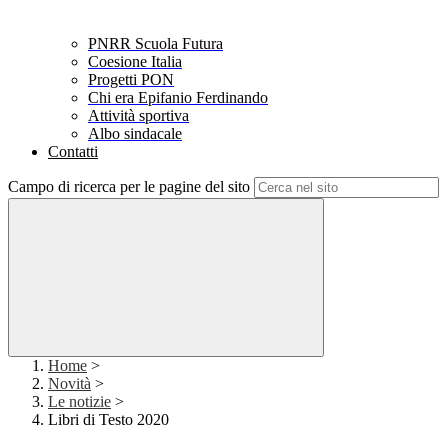
PNRR Scuola Futura
Coesione Italia
Progetti PON
Chi era Epifanio Ferdinando
Attività sportiva
Albo sindacale
Contatti
Campo di ricerca per le pagine del sito
Home
>
Novità
>
Le notizie
>
Libri di Testo 2020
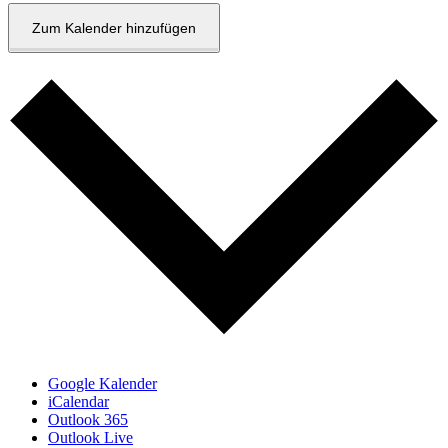
Zum Kalender hinzufügen
Google Kalender
iCalendar
Outlook 365
Outlook Live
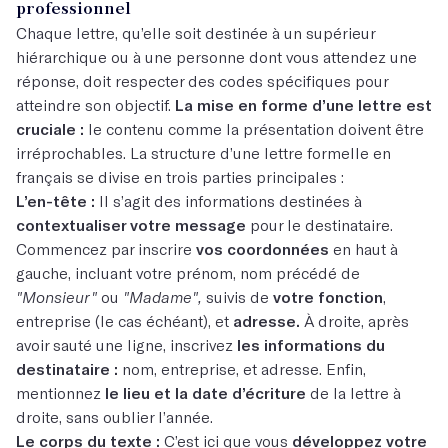
professionnel
Chaque lettre, qu’elle soit destinée à un supérieur
hiérarchique ou à une personne dont vous attendez une
réponse, doit respecter des codes spécifiques pour
atteindre son objectif.
La mise en forme d’une lettre est
cruciale :
le contenu comme la présentation doivent être
irréprochables. La structure d’une lettre formelle en
français se divise en trois parties principales :
L’en-tête :
Il s’agit des informations destinées à
contextualiser votre message
pour le destinataire.
Commencez par inscrire
vos coordonnées
en haut à
gauche, incluant votre prénom, nom précédé de
"Monsieur"
ou
"Madame",
suivis de
votre fonction
,
entreprise (le cas échéant), et
adresse.
À droite, après
avoir sauté une ligne, inscrivez
les informations du
destinataire :
nom, entreprise, et adresse. Enfin,
mentionnez
le lieu et la date d’écriture
de la lettre à
droite, sans oublier l’année.
Le corps du texte :
C’est ici que vous
développez votre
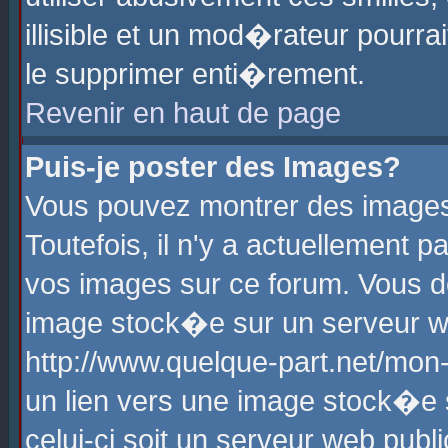
illisible et un mod�rateur pourr
le supprimer enti�rement.
Revenir en haut de page
Puis-je poster des Images?
Vous pouvez montrer des images
Toutefois, il n'y a actuellement
vos images sur ce forum. Vous d
image stock�e sur un serveur we
http://www.quelque-part.net/mon
un lien vers une image stock�e 
celui-ci soit un serveur web pub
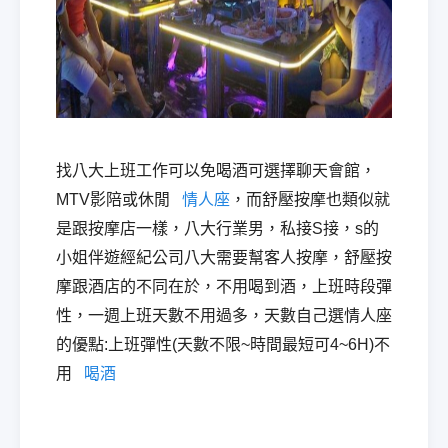
找八大上班工作可以免喝酒可選擇聊天會館，
MTV影陪或休閒
情人座
，而舒壓按摩也類似就
是跟按摩店一樣，八大行業男，私接S接，s的
小姐伴遊經紀公司八大需要幫客人按摩，舒壓按
摩跟酒店的不同在於，不用喝到酒，上班時段彈
性，一週上班天數不用過多，天數自己選情人座
的優點:上班彈性(天數不限~時間最短可4~6H)不
用
喝酒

★ ★ ★ ★ ★

-- TO DO --
Identify each line above that contains the word "lettre", and copy those lines in full.

-- SOLUTION FOR THIS EXERCISE --
Chaque lettre, qu’elle soit destinée à un supérieur
La mise en forme d’une lettre est
irréprochables. La structure d’une lettre formelle en
de la lettre à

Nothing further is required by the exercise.